-- Your goal --
Show every line of the listing below that contains the string "යවරය". Matching is case-sensitive.

-- Records from a data collection --
------------------------------------

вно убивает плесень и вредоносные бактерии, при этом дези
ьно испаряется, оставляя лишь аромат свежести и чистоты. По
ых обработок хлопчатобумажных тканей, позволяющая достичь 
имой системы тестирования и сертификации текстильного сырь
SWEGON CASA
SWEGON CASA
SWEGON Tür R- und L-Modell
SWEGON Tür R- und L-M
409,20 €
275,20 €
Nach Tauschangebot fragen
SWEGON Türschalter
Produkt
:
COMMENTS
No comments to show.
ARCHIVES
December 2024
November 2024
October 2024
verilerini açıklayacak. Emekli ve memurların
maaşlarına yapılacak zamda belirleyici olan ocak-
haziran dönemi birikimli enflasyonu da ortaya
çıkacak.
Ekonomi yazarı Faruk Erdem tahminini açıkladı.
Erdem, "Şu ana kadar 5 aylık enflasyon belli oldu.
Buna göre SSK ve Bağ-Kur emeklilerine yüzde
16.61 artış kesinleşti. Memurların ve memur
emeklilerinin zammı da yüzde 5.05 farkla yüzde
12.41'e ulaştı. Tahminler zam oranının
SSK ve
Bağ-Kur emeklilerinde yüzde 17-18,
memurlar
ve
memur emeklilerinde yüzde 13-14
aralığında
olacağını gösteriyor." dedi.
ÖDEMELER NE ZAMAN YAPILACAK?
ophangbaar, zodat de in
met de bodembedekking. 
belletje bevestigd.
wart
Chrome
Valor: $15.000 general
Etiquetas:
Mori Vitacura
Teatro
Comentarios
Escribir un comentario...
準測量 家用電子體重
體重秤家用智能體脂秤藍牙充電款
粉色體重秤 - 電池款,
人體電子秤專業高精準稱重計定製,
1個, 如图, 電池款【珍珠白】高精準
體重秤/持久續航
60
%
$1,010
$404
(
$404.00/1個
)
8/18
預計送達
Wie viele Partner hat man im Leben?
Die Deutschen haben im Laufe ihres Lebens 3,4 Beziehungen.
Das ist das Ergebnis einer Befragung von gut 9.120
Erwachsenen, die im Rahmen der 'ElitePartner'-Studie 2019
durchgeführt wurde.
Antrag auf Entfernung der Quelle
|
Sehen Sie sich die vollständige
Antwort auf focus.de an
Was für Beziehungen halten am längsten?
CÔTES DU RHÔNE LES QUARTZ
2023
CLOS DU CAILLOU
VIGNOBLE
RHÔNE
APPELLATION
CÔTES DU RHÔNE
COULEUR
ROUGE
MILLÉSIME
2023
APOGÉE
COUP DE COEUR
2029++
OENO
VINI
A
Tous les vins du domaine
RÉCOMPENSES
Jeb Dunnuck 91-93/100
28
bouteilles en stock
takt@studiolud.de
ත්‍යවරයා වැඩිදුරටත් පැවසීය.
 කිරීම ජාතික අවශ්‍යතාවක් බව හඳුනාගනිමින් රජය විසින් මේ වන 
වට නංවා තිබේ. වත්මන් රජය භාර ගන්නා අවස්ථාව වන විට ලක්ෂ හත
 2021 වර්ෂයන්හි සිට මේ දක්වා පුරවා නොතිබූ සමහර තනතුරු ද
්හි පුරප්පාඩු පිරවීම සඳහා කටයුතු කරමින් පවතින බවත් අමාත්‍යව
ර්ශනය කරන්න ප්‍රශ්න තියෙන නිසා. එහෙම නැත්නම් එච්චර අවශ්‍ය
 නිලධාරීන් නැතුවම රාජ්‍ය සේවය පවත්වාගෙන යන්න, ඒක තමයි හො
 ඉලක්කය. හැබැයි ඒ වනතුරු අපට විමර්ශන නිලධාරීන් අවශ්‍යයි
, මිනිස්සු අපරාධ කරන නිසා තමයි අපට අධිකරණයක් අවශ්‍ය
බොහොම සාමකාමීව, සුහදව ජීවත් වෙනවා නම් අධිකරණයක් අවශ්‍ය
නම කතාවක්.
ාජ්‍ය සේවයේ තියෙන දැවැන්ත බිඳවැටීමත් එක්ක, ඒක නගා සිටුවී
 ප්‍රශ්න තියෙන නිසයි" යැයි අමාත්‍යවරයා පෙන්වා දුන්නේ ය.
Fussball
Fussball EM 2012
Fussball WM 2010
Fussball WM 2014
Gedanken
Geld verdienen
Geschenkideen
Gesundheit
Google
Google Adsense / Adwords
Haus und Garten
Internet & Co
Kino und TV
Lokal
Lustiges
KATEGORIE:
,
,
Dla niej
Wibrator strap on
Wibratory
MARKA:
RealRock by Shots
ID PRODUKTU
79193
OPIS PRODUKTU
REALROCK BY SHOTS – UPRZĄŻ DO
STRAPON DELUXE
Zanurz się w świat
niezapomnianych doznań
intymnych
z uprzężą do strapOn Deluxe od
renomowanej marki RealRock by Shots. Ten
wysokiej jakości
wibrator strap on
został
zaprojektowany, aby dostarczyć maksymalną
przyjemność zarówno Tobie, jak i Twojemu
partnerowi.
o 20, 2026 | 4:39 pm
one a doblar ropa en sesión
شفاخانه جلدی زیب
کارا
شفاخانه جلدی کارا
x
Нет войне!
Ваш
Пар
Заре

------------------------------------

-- The answer --
ත්‍යවරයා වැඩිදුරටත් පැවසීය.
 ප්‍රශ්න තියෙන නිසයි" යැයි අමාත්‍යවරයා පෙන්වා දුන්නේ ය.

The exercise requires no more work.